When the space shuttle Challenger lifted off on its 10th mission on January 28, 1986, its crew of seven included New Hampshire schoolteacher Christa McAuliffe, winner of a national competition designed to highlight the importance of teachers and foster students’ interest in space and other high-tech careers. Countless schoolchildren were among the TV viewers watching in horror as the space shuttle exploded into pieces when a booster engine failed just 73 seconds after liftoff from Cape Canaveral. In the aftermath of this tragedy, the National Aeronautics and Space Administration (NASA) conducted an intensive investigation to determine what had gone wrong, and to make the shuttle program safer for its astronauts. The 118 tons of wreckage, salvaged from the Atlantic Ocean, was then buried in a pair of abandoned missile silos some 90 feet below ground, far from the public eye.

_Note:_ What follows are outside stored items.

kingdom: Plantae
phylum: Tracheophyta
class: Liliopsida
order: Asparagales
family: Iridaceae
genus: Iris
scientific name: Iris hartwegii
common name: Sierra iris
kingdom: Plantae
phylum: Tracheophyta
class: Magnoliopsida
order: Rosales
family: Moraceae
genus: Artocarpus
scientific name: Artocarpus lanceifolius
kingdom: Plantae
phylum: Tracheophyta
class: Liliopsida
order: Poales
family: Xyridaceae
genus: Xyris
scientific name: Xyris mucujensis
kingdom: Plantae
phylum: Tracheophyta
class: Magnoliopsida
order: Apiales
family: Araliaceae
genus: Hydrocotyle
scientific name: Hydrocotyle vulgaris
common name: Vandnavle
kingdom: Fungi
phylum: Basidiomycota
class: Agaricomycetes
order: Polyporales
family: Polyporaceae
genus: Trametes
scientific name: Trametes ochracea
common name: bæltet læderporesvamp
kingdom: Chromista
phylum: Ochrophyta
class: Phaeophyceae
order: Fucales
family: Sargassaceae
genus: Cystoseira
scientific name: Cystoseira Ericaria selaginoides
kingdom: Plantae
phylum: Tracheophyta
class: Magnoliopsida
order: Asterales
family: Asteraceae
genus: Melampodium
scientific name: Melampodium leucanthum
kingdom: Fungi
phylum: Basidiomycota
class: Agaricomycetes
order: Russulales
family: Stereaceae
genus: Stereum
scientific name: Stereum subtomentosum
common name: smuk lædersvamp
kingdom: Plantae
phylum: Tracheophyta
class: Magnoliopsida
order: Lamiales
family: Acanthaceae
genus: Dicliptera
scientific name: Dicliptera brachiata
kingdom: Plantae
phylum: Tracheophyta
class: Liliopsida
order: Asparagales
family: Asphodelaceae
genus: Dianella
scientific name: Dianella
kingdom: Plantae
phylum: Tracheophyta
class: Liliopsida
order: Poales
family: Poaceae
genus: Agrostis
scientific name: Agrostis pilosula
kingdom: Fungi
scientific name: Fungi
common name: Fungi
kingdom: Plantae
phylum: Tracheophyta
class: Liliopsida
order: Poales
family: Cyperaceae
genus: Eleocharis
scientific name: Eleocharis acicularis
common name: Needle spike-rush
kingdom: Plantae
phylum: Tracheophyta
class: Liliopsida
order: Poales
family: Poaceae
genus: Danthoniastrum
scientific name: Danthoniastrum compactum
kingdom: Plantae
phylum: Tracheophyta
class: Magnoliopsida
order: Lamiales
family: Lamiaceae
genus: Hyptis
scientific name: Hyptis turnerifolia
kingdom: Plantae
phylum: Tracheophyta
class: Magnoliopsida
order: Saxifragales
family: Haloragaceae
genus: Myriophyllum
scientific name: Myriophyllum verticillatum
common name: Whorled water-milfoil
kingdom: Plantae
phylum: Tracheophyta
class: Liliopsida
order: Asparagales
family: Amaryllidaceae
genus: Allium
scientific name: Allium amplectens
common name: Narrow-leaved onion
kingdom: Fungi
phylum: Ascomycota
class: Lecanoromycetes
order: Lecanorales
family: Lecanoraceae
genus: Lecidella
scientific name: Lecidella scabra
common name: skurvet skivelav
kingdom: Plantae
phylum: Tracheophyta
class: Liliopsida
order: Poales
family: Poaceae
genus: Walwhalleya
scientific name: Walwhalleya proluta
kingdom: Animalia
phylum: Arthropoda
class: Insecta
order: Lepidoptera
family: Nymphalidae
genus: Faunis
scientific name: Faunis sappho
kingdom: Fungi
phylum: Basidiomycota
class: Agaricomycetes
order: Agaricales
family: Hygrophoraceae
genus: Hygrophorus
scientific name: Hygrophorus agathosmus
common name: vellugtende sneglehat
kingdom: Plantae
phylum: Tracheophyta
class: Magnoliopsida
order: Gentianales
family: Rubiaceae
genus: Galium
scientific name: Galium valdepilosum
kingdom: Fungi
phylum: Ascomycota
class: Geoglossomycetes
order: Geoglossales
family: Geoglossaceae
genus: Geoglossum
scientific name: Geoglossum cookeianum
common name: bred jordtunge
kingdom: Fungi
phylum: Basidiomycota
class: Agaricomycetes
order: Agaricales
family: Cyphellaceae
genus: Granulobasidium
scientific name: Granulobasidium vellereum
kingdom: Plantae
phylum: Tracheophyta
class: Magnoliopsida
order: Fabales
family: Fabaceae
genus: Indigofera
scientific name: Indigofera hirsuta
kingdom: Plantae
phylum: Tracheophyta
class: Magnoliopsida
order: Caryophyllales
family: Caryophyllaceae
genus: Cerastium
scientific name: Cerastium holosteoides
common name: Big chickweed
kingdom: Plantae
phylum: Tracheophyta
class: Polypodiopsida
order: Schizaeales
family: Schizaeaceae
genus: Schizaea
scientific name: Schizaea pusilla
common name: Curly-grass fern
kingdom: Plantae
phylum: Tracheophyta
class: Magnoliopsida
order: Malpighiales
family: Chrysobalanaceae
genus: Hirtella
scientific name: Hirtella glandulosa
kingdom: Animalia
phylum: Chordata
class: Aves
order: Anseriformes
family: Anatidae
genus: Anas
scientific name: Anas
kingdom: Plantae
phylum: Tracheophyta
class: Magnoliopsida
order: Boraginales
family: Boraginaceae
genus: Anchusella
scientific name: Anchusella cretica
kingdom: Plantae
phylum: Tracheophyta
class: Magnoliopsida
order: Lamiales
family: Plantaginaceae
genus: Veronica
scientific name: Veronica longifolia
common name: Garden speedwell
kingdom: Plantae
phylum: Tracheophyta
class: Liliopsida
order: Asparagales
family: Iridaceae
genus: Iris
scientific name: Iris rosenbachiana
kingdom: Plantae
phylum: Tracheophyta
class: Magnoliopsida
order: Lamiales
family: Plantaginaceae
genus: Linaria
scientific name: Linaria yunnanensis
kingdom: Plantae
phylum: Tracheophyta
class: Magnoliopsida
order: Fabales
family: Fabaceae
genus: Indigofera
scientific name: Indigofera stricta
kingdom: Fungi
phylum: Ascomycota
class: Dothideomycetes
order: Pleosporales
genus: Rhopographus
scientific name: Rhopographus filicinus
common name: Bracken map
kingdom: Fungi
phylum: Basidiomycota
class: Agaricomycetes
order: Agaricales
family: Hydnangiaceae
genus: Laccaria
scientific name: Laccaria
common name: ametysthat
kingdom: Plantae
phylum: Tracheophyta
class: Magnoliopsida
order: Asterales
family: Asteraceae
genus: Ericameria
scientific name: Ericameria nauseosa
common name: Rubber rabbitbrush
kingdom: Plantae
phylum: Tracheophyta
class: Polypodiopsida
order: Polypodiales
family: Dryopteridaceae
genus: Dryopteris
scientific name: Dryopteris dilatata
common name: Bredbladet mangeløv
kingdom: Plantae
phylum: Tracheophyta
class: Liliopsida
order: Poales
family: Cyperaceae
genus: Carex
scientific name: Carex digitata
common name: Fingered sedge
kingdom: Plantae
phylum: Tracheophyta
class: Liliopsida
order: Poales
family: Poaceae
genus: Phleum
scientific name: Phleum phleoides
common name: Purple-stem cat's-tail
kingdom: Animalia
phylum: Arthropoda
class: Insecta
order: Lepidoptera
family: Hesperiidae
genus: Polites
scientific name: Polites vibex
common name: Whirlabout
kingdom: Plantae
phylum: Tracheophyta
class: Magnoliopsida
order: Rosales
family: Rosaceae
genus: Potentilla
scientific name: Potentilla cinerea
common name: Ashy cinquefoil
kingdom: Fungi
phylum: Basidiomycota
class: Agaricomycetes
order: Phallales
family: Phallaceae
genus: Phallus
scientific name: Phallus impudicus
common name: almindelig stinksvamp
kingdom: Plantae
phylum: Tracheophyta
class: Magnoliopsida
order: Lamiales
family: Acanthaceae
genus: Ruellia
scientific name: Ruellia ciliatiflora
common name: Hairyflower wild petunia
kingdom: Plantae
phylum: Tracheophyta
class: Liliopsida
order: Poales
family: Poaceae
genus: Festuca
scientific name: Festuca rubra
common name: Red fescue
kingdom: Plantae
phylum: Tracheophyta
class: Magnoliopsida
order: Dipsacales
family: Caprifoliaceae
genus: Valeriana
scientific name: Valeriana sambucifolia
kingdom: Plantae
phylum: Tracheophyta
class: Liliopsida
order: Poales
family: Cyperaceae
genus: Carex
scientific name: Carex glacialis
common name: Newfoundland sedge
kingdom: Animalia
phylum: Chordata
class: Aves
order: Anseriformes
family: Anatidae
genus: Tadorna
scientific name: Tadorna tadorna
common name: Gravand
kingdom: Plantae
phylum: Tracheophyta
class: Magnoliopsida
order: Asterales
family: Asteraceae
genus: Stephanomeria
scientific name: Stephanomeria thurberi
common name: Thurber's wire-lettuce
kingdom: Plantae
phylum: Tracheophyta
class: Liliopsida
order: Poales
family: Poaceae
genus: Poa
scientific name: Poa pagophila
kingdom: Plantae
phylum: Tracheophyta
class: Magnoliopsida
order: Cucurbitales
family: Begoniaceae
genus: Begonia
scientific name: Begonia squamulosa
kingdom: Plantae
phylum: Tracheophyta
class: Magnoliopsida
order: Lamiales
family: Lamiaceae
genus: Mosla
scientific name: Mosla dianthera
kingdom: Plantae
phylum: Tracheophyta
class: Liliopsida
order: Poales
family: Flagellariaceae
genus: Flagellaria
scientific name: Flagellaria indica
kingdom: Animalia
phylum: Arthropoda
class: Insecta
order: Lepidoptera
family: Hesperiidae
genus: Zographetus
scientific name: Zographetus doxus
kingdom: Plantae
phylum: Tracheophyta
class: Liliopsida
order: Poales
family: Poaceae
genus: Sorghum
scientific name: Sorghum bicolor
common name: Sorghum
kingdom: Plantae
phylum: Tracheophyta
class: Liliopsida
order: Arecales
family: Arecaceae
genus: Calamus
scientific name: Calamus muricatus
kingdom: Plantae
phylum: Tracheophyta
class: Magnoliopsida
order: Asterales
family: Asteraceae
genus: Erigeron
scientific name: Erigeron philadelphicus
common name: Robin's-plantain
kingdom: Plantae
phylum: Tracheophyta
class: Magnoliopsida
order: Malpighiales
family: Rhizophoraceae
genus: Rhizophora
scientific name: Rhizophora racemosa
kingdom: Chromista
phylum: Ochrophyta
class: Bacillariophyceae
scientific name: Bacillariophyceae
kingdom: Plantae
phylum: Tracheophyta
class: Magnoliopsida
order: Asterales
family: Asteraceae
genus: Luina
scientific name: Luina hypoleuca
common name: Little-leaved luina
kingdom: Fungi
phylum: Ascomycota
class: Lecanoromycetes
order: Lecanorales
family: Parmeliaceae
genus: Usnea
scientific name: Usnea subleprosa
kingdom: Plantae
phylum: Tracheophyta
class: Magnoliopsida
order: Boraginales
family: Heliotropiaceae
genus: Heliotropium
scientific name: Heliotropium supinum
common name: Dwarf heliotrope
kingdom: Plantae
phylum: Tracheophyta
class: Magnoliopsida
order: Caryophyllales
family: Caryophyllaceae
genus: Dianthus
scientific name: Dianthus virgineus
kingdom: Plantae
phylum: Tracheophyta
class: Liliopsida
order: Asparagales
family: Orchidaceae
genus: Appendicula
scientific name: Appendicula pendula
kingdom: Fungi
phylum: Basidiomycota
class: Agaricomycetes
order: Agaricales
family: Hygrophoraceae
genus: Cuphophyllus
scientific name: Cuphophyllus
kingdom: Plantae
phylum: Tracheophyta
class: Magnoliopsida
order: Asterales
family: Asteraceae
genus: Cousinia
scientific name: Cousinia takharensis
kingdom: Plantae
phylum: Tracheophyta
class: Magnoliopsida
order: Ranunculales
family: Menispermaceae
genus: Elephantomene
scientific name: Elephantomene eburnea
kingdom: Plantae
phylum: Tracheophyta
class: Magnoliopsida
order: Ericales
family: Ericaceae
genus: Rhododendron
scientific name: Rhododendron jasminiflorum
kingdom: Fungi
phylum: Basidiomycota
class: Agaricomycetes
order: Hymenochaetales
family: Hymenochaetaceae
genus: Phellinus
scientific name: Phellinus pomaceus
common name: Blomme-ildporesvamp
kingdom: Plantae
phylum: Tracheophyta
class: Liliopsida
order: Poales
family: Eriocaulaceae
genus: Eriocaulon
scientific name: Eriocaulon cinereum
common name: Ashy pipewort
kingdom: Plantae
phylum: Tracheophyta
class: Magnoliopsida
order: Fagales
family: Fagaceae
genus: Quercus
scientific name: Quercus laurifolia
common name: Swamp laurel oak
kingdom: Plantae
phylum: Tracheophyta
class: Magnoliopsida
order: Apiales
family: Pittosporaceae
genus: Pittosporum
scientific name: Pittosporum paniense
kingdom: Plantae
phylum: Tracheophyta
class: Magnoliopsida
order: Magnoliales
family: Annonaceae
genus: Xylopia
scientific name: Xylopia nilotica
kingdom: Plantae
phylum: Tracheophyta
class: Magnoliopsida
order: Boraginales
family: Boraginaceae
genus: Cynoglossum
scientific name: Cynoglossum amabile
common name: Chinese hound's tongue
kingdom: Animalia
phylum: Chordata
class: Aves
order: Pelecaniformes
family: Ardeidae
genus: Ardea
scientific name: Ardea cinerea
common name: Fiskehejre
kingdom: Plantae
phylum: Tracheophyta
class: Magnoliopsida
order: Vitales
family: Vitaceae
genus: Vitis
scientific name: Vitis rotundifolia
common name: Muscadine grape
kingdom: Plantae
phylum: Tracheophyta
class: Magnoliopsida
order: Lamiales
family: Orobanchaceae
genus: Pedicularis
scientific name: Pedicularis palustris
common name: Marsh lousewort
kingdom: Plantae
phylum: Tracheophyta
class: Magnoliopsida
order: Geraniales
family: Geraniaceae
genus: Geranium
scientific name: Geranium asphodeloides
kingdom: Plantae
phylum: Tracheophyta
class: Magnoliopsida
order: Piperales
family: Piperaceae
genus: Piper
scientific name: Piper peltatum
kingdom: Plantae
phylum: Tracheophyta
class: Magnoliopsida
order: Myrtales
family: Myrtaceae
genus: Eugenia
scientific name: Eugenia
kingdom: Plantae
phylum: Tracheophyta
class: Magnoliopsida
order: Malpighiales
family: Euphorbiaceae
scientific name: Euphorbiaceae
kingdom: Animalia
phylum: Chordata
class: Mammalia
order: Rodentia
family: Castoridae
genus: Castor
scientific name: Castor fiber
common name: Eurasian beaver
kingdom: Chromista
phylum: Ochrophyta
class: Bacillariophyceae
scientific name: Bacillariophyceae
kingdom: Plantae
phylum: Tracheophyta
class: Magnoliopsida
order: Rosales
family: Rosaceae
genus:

The tragedy that claimed the space shuttle Columbia on February 1, 2003, occurred just minutes before a planned landing at Cape Canaveral’s Kennedy Space Center after a 16-day mission. Columbia, which had made the shuttle program’s first flight in 1981, was reentering Earth’s atmosphere at the end of its 28th mission when it disintegrated into pieces, raining debris over eastern Texas. A subsequent investigation determined that a piece of insulating foam had broken loose and struck the shuttle’s left wing during launch. During reentry, hot gases penetrated the damaged section and melted parts of the wing, which eventually collapsed.